§ **DATASET RECORDS**:
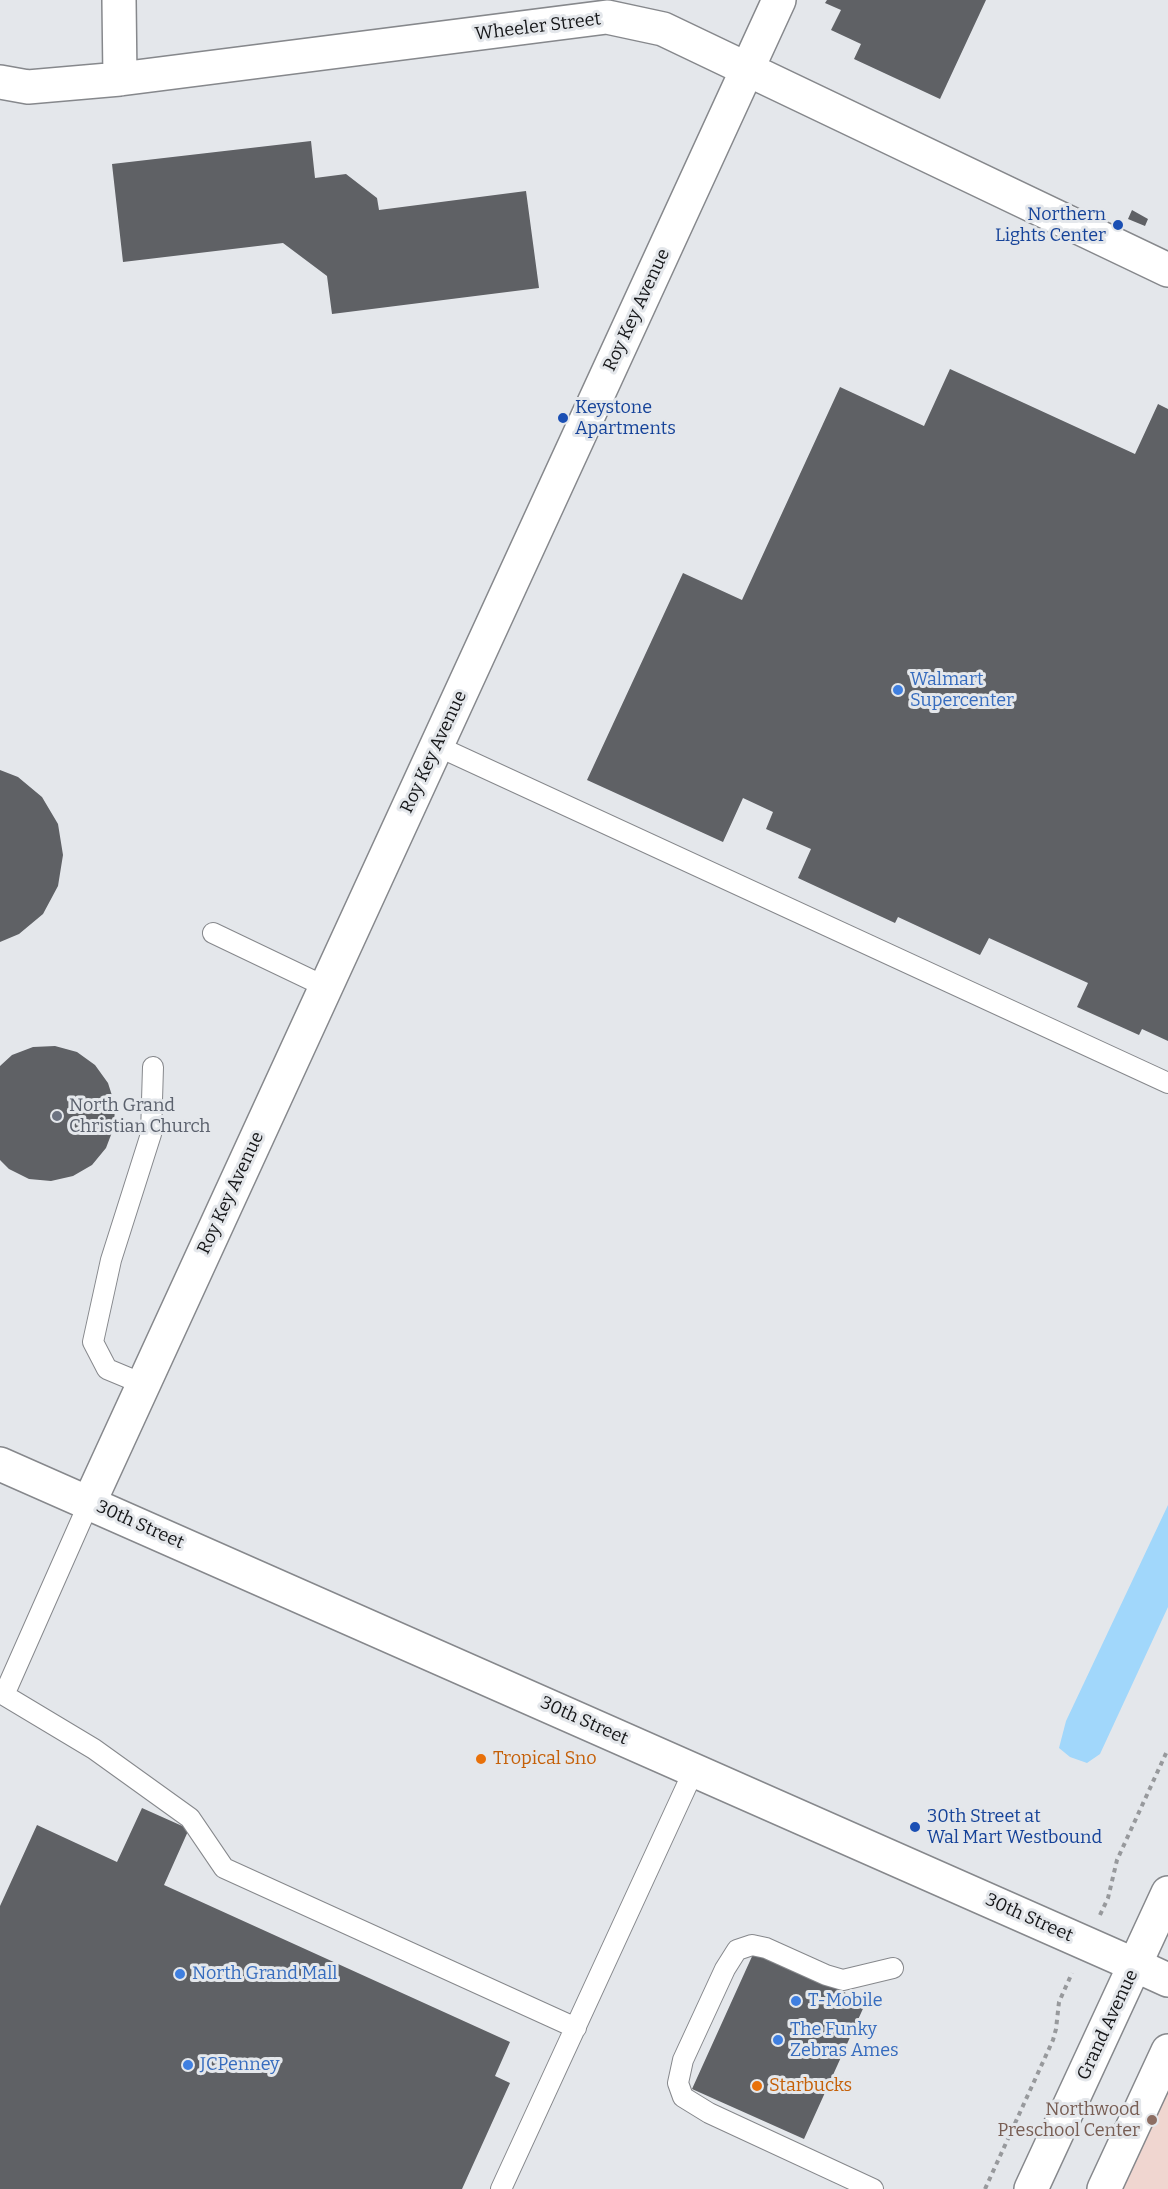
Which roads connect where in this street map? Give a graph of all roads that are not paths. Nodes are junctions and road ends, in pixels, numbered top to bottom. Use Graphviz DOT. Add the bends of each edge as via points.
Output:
graph roads {
  1 [pos="119,0"];
  2 [pos="779,0"];
  3 [pos="747,71"];
  4 [pos="120,80"];
  5 [pos="0,82"];
  6 [pos="1168,270"];
  7 [pos="437,746"];
  8 [pos="213,933"];
  9 [pos="326,987"];
  10 [pos="153,1066"];
  11 [pos="1168,1083"];
  12 [pos="143,1384"];
  13 [pos="0,1464"];
  14 [pos="89,1503"];
  15 [pos="694,1770"];
  16 [pos="1168,1893"];
  17 [pos="1135,1965"];
  18 [pos="893,1968"];
  19 [pos="1168,1980"];
  20 [pos="576,2028"];
  21 [pos="1168,2051"];
  22 [pos="501,2189"];
  23 [pos="873,2189"];
  24 [pos="1031,2189"];
  25 [pos="1104,2189"];
  1 -- 4 [label="street"];
  2 -- 3 [label="street, Roy Key Avenue"];
  3 -- 4 [label="street, Wheeler Street" via="663,29 607,17"];
  3 -- 6 [label="street, Wheeler Street"];
  3 -- 7 [label="street, Roy Key Avenue"];
  4 -- 5 [label="street, Wheeler Street" via="28,87"];
  7 -- 9 [label="street, Roy Key Avenue"];
  7 -- 11 [label="lane"];
  8 -- 9 [label="lane"];
  9 -- 12 [label="street, Roy Key Avenue"];
  10 -- 12 [label="lane" via="151,1134 111,1260 93,1342 107,1369"];
  12 -- 14 [label="street, Roy Key Avenue"];
  13 -- 14 [label="street, 30th Street"];
  14 -- 15 [label="street, 30th Street"];
  14 -- 20 [label="lane" via="4,1695 94,1749 190,1818 224,1868"];
  15 -- 17 [label="street, 30th Street"];
  15 -- 20 [label="lane"];
  16 -- 17 [label="street, Grand Avenue"];
  17 -- 19 [label="street, 30th Street"];
  17 -- 24 [label="street, Grand Avenue"];
  18 -- 23 [label="lane" via="843,1980 766,1948 752,1945 737,1950 724,1969 683,2060 678,2083 683,2097 709,2113"];
  20 -- 22 [label="lane"];
  21 -- 25 [label="street"];
}
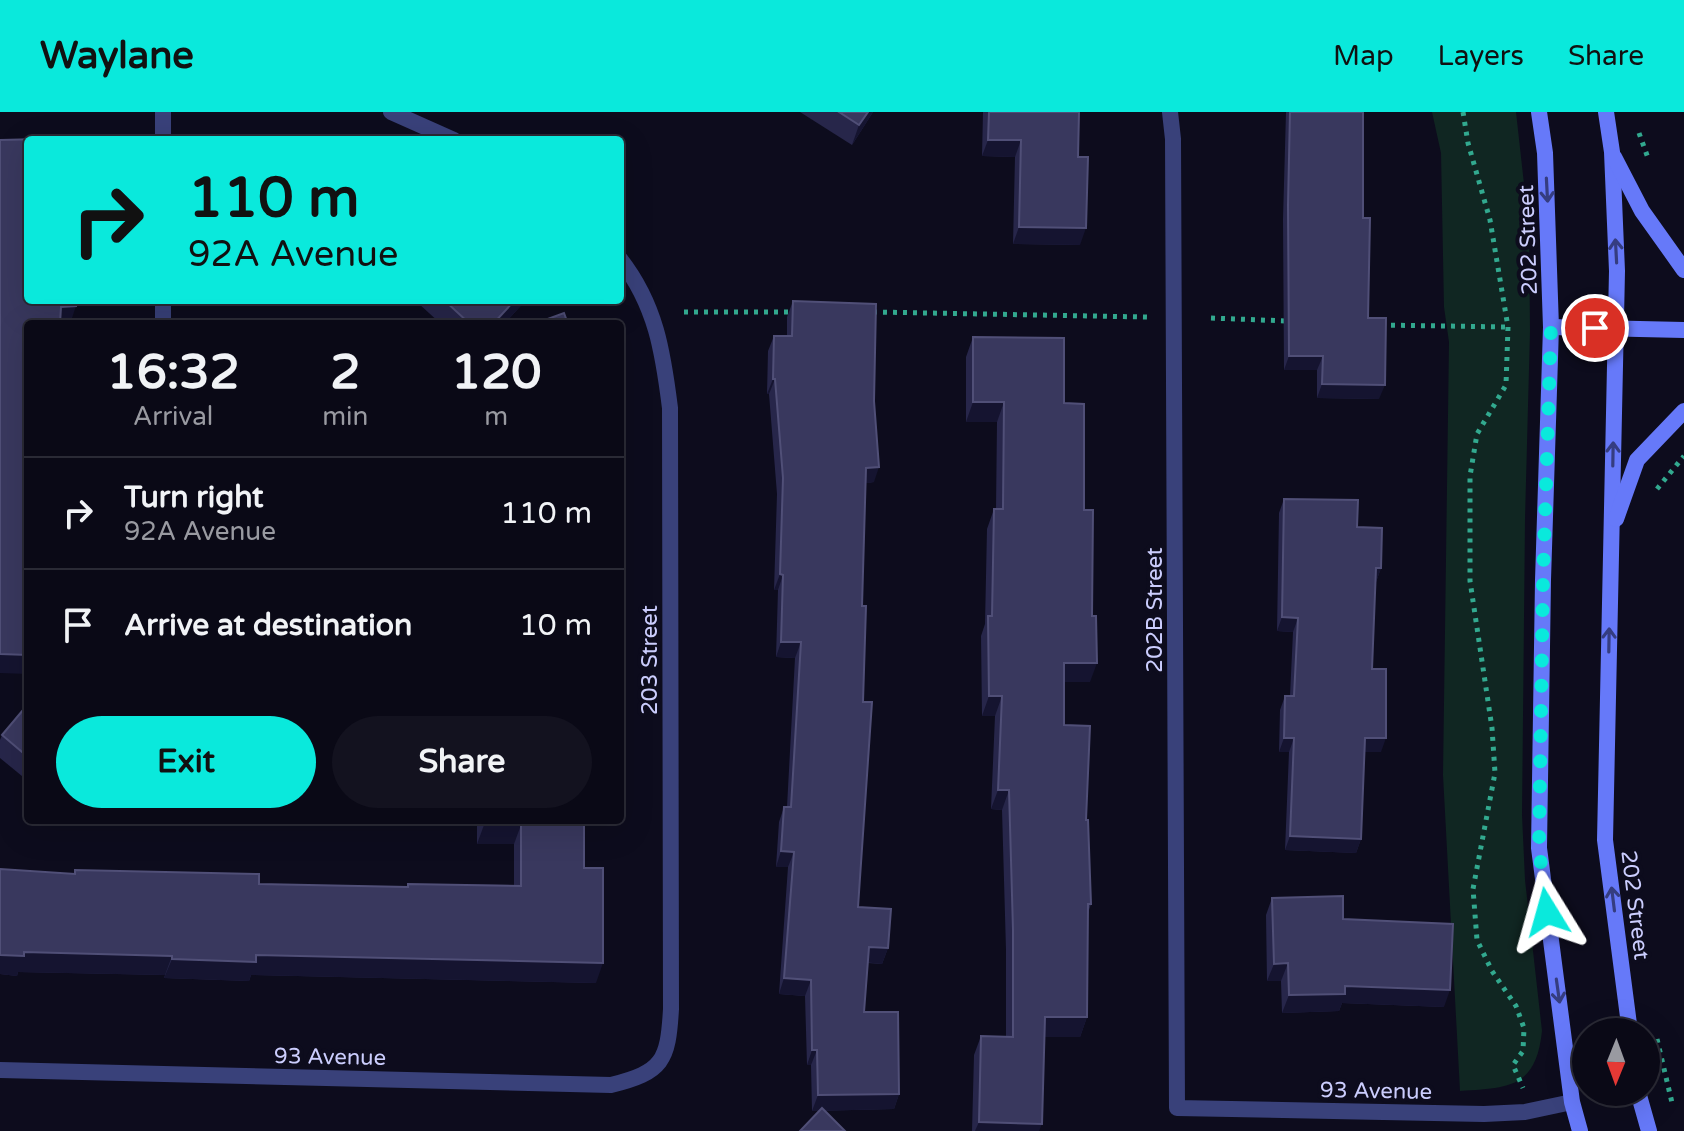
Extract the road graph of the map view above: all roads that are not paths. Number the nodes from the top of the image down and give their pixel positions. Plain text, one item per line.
1 (163, 112) edge
2 (391, 112) edge
3 (1170, 112) edge
4 (1539, 112) edge
5 (1606, 112) edge
6 (163, 136) edge
7 (445, 136) edge
8 (1612, 152) junction
9 (624, 265) edge
10 (1684, 270) edge
11 (1551, 327) junction
12 (1616, 329) junction
13 (1684, 330) edge
14 (1684, 411) edge
15 (1611, 532) junction
16 (1628, 1018) edge
17 (655, 1066) joint
18 (0, 1070) edge
19 (1572, 1102) joint
20 (1573, 1106) edge
21 (1642, 1106) edge
22 (1177, 1108) joint
23 (1580, 1131) edge
24 (1649, 1131) edge

1 - 6 street
2 - 7 street
3 - 22 street, 202B Street
4 -> 11 main road, 202 Street
5 - 8 main road, 202 Street
8 - 10 main road
12 -> 8 main road, 202 Street
9 - 17 street, 203 Street
11 - 12 main road
11 -> 19 main road, 202 Street
12 - 13 main road
15 -> 12 main road, 202 Street
14 - 15 main road
16 -> 15 main road, 202 Street
17 - 18 street, 93 Avenue
19 - 22 street, 93 Avenue
20 - 23 main road, 202 Street
21 - 24 main road

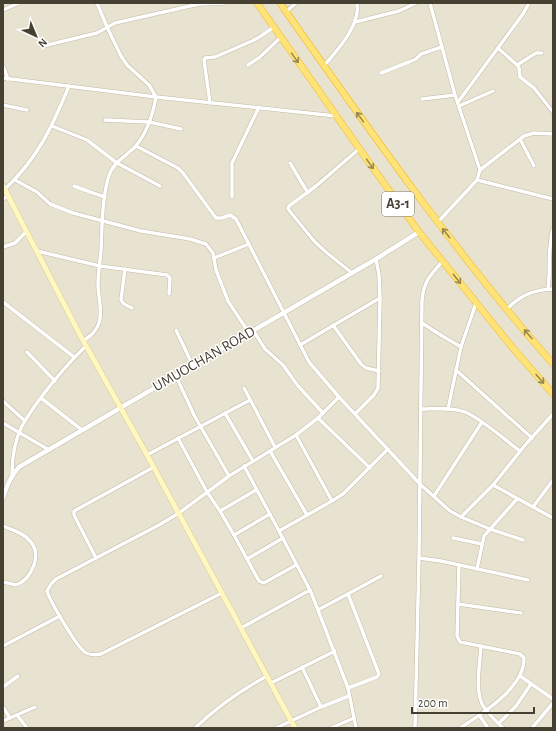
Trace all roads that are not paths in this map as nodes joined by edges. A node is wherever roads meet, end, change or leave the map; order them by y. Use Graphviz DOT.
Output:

§ **PROBLEM STATEMENT**:
Everything in the records should be repeated exactly except the images.

§ **COMPLETED TASK**:
Which roads connect where in this street map? Give a graph of all roads that are not paths. Nodes are junctions and road ends, in pixels, numbered top to bottom. Use Graphviz DOT. Add the bends of each edge as via points.
Output:
graph roads {
  1 [pos="119,0"];
  2 [pos="779,0"];
  3 [pos="747,71"];
  4 [pos="120,80"];
  5 [pos="0,82"];
  6 [pos="1168,270"];
  7 [pos="437,746"];
  8 [pos="213,933"];
  9 [pos="326,987"];
  10 [pos="153,1066"];
  11 [pos="1168,1083"];
  12 [pos="143,1384"];
  13 [pos="0,1464"];
  14 [pos="89,1503"];
  15 [pos="694,1770"];
  16 [pos="1168,1893"];
  17 [pos="1135,1965"];
  18 [pos="893,1968"];
  19 [pos="1168,1980"];
  20 [pos="576,2028"];
  21 [pos="1168,2051"];
  22 [pos="501,2189"];
  23 [pos="873,2189"];
  24 [pos="1031,2189"];
  25 [pos="1104,2189"];
  1 -- 4 [label="street"];
  2 -- 3 [label="street, Roy Key Avenue"];
  3 -- 4 [label="street, Wheeler Street" via="663,29 607,17"];
  3 -- 6 [label="street, Wheeler Street"];
  3 -- 7 [label="street, Roy Key Avenue"];
  4 -- 5 [label="street, Wheeler Street" via="28,87"];
  7 -- 9 [label="street, Roy Key Avenue"];
  7 -- 11 [label="lane"];
  8 -- 9 [label="lane"];
  9 -- 12 [label="street, Roy Key Avenue"];
  10 -- 12 [label="lane" via="151,1134 111,1260 93,1342 107,1369"];
  12 -- 14 [label="street, Roy Key Avenue"];
  13 -- 14 [label="street, 30th Street"];
  14 -- 15 [label="street, 30th Street"];
  14 -- 20 [label="lane" via="4,1695 94,1749 190,1818 224,1868"];
  15 -- 17 [label="street, 30th Street"];
  15 -- 20 [label="lane"];
  16 -- 17 [label="street, Grand Avenue"];
  17 -- 19 [label="street, 30th Street"];
  17 -- 24 [label="street, Grand Avenue"];
  18 -- 23 [label="lane" via="843,1980 766,1948 752,1945 737,1950 724,1969 683,2060 678,2083 683,2097 709,2113"];
  20 -- 22 [label="lane"];
  21 -- 25 [label="street"];
}
Extract the road graph of the map view above: all roads that are not paths. Number the nodes from the top of the image down and give their pixel positions. Plain text, one item per line.
1 (163, 112) edge
2 (391, 112) edge
3 (1170, 112) edge
4 (1539, 112) edge
5 (1606, 112) edge
6 (163, 136) edge
7 (445, 136) edge
8 (1612, 152) junction
9 (624, 265) edge
10 (1684, 270) edge
11 (1551, 327) junction
12 (1616, 329) junction
13 (1684, 330) edge
14 (1684, 411) edge
15 (1611, 532) junction
16 (1628, 1018) edge
17 (655, 1066) joint
18 (0, 1070) edge
19 (1572, 1102) joint
20 (1573, 1106) edge
21 (1642, 1106) edge
22 (1177, 1108) joint
23 (1580, 1131) edge
24 (1649, 1131) edge

1 - 6 street
2 - 7 street
3 - 22 street, 202B Street
4 -> 11 main road, 202 Street
5 - 8 main road, 202 Street
8 - 10 main road
12 -> 8 main road, 202 Street
9 - 17 street, 203 Street
11 - 12 main road
11 -> 19 main road, 202 Street
12 - 13 main road
15 -> 12 main road, 202 Street
14 - 15 main road
16 -> 15 main road, 202 Street
17 - 18 street, 93 Avenue
19 - 22 street, 93 Avenue
20 - 23 main road, 202 Street
21 - 24 main road

Trace all roads that are not paths in this map as nodes joined by edges. A node is wherever roads meet, end, change or leave the map; order them by y. Use Graphviz DOT.
Output:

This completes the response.